Required action:
In full and unchanged, set down the entries that follow, with no images.

Data under study:
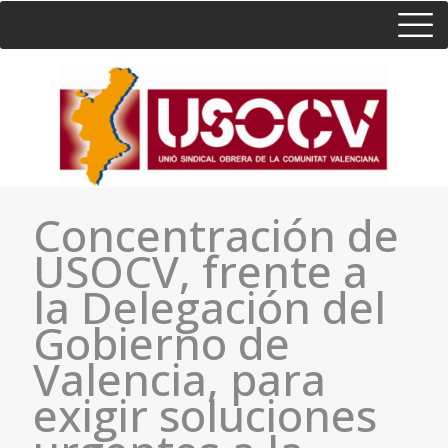
HOME
CONSULTA
CONTACTO / SEDES
Concentración de
USOCV, frente a
la Delegación del
Gobierno de
Valencia, para
exigir soluciones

Task response:
HOME
CONSULTA
CONTACTO / SEDES
Concentración de
USOCV, frente a
la Delegación del
Gobierno de
Valencia, para
exigir soluciones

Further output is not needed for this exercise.